Preheat oven to 200°C. Wash potatoes and clean them if needed. Wrap them in aluminum foil and bake them for 1 hour. Foil will prevent them from losing water and becoming dry. At the same time it will help potatoes cook quicker.
In the meantime, prepare everything else. Cut onion into half circles. This will add a nice texture to the dish. Cut mushrooms into slices. Warm-up water for quinoa.

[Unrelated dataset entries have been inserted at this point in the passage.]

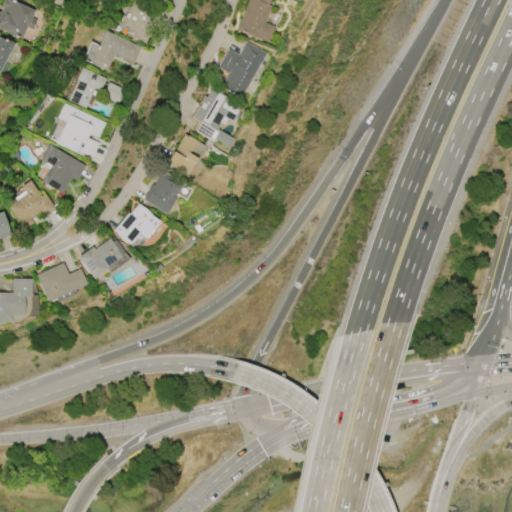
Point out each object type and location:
building: (159, 1)
building: (160, 1)
building: (14, 18)
building: (15, 19)
building: (143, 19)
building: (255, 19)
building: (254, 20)
building: (137, 21)
building: (4, 49)
building: (4, 50)
building: (113, 50)
building: (110, 51)
building: (239, 68)
building: (240, 68)
building: (84, 87)
building: (85, 87)
building: (112, 93)
building: (113, 93)
building: (214, 116)
building: (214, 117)
building: (78, 131)
building: (78, 132)
road: (115, 141)
building: (185, 153)
road: (149, 154)
building: (184, 155)
road: (416, 163)
building: (59, 169)
building: (59, 169)
road: (446, 175)
road: (345, 191)
building: (161, 193)
building: (162, 193)
building: (28, 205)
building: (29, 205)
building: (134, 225)
building: (135, 225)
building: (3, 227)
building: (3, 227)
building: (101, 257)
road: (270, 257)
building: (102, 258)
road: (9, 261)
road: (509, 265)
building: (58, 282)
building: (59, 282)
building: (14, 299)
building: (17, 301)
road: (502, 306)
road: (493, 319)
road: (496, 361)
traffic signals: (481, 363)
road: (104, 375)
road: (476, 378)
road: (361, 381)
road: (491, 389)
road: (243, 393)
traffic signals: (472, 394)
road: (508, 403)
road: (468, 404)
traffic signals: (242, 405)
road: (234, 406)
road: (1, 410)
road: (396, 414)
road: (316, 415)
road: (366, 418)
road: (333, 422)
road: (138, 425)
road: (164, 430)
traffic signals: (320, 430)
road: (274, 431)
road: (24, 438)
road: (468, 438)
road: (488, 442)
road: (452, 446)
road: (248, 460)
road: (451, 483)
road: (87, 486)
road: (437, 492)
road: (434, 508)
road: (306, 511)
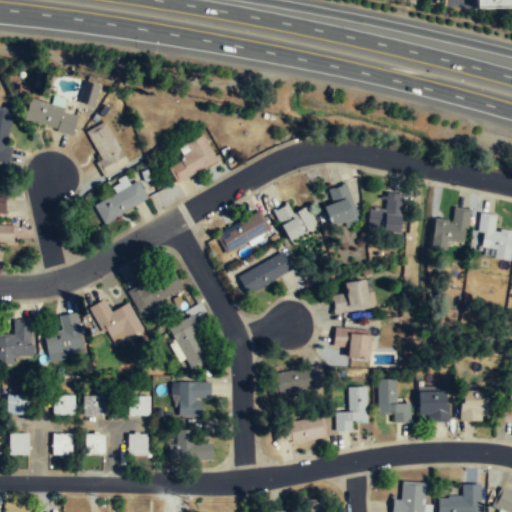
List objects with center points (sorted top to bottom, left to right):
building: (494, 2)
building: (493, 3)
road: (388, 23)
road: (337, 33)
road: (258, 48)
street lamp: (152, 52)
building: (88, 93)
building: (48, 115)
building: (49, 115)
building: (4, 133)
road: (495, 133)
building: (4, 134)
building: (105, 148)
building: (106, 149)
building: (192, 157)
building: (193, 158)
road: (247, 178)
building: (119, 199)
building: (119, 200)
building: (2, 203)
building: (2, 204)
building: (340, 204)
building: (338, 205)
building: (386, 213)
building: (386, 215)
building: (294, 219)
building: (294, 220)
road: (47, 227)
building: (449, 227)
building: (448, 228)
building: (241, 230)
building: (241, 231)
building: (6, 232)
building: (7, 232)
building: (495, 235)
building: (493, 236)
building: (263, 271)
building: (263, 272)
building: (153, 288)
building: (154, 291)
building: (354, 296)
building: (354, 296)
building: (114, 319)
building: (115, 320)
road: (264, 330)
building: (64, 338)
building: (64, 339)
building: (15, 340)
building: (187, 340)
road: (237, 340)
building: (352, 340)
building: (16, 341)
building: (352, 341)
building: (189, 343)
building: (297, 379)
building: (297, 379)
building: (189, 396)
building: (190, 397)
building: (508, 400)
building: (390, 401)
building: (389, 402)
building: (432, 403)
building: (508, 403)
building: (15, 404)
building: (16, 404)
building: (62, 404)
building: (63, 404)
building: (92, 404)
building: (432, 404)
building: (474, 404)
building: (92, 405)
building: (138, 405)
building: (138, 405)
building: (473, 406)
building: (351, 409)
building: (350, 410)
building: (303, 429)
building: (299, 431)
building: (18, 443)
building: (60, 443)
building: (93, 443)
building: (17, 444)
building: (61, 444)
building: (94, 444)
building: (136, 444)
building: (136, 444)
building: (186, 447)
building: (188, 448)
road: (256, 475)
road: (354, 485)
road: (168, 496)
building: (408, 498)
building: (410, 498)
building: (460, 500)
building: (460, 500)
building: (503, 501)
building: (503, 501)
building: (314, 507)
building: (313, 509)
building: (276, 511)
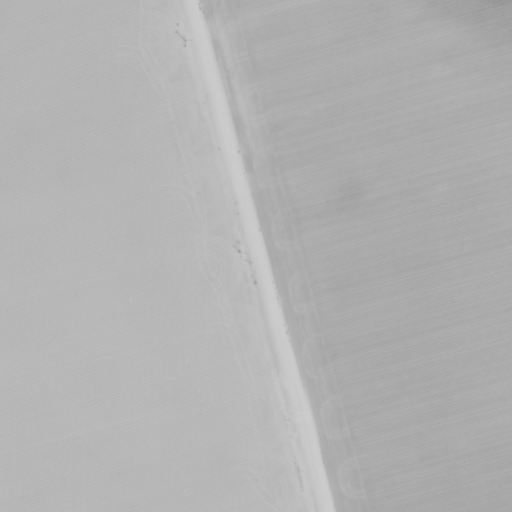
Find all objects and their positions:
road: (243, 256)
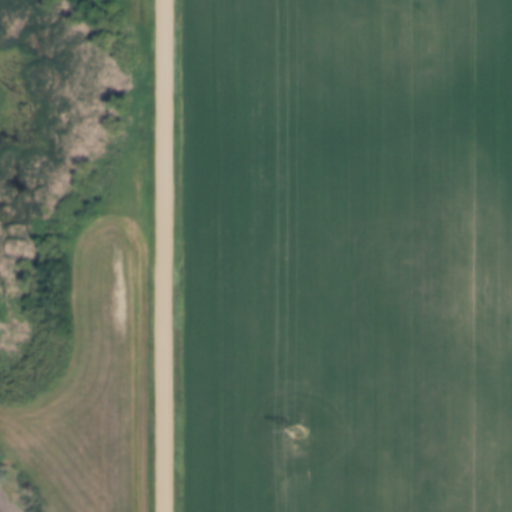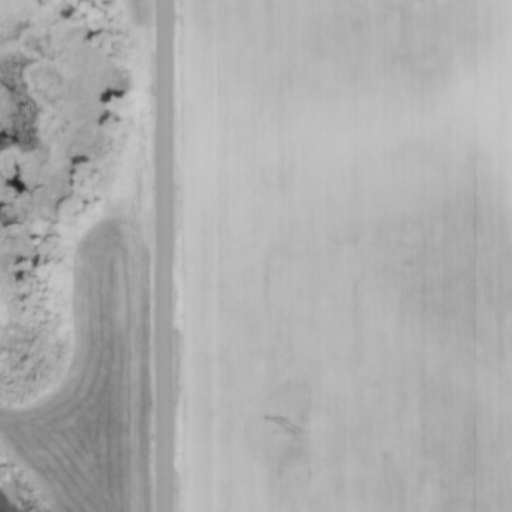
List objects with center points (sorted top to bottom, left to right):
road: (157, 256)
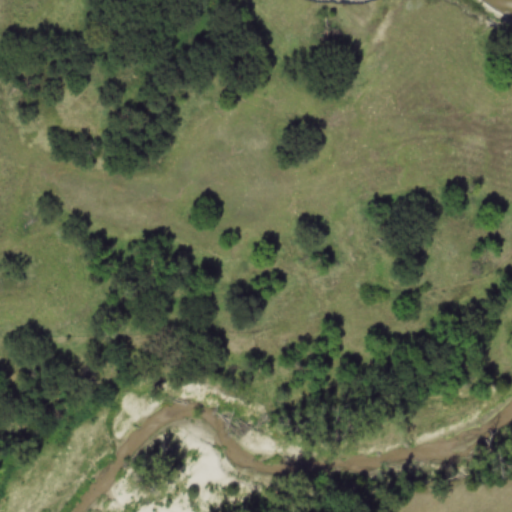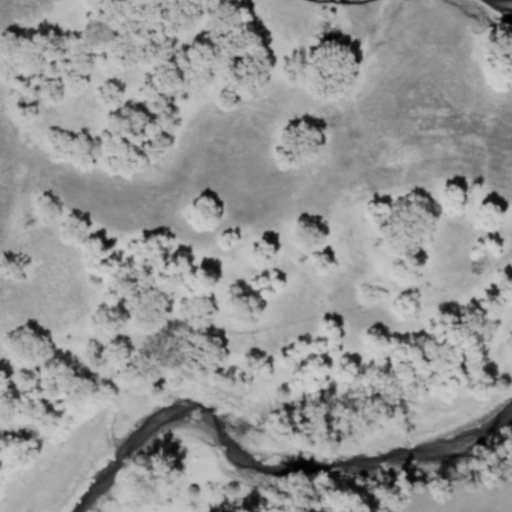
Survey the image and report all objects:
river: (264, 439)
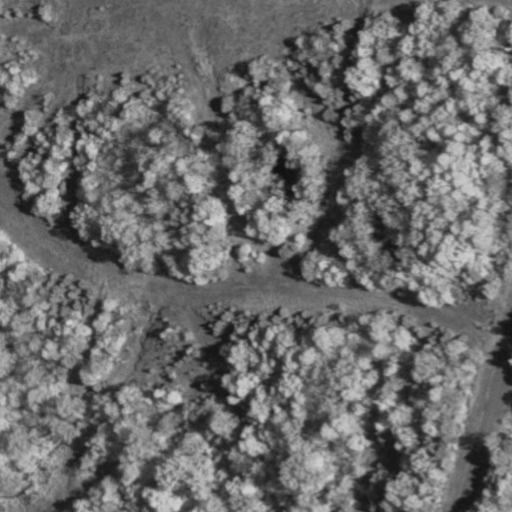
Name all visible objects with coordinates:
road: (487, 427)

Warm-up a pan for mushrooms. You can use a bit of oil or some water for sautéeing onions and mushrooms. First, sautée onions until they start turning golden brown. Then add mushrooms and sautée it all together for a few more minutes until mushrooms become all soft and start getting a golden colour themselves. You can even add some water to help them get soft quicker. They will also cook well this way. Once they are done, add soy sauce, stir and let it sit.
When the water boils, add quinoa. Boil as much water as the packaging says and don't forget to add some salt to it. Then cook as instructions say.
Take an avocado and cut it in half. Take it out of the peel and mash it. Add 3 tbsp of yogurt and some salt. If you want, you can add some black pepper, chili, or garlic to it as well, to create more of a »guacamole«feeling.
Once potatoes are baked, take them out of the oven, unwrap them and place them on a plate or on a cutting board. Carefully hold them – I like to unwrap the upper part and leave the bottom wrapped for this part of the process because it is easier to hold the potato with a kitchen towel without making the towel dirty. Now, hold the potato carefully, so you don't burn yourself. With a sharp knife cut off the »cap« and make a few cuts in the middle too. Carve the potato out with a spoon – only take out about 1 tbsp of potato. Do the same with all of potatoes.
Mash the middle of potato you carved out (the »meat« you took out) and add it to quinoa. Mix it well. Then fill up the carved potatoes with quinoa mix and top it with mushrooms. Pour some avocado sauce over them and serve!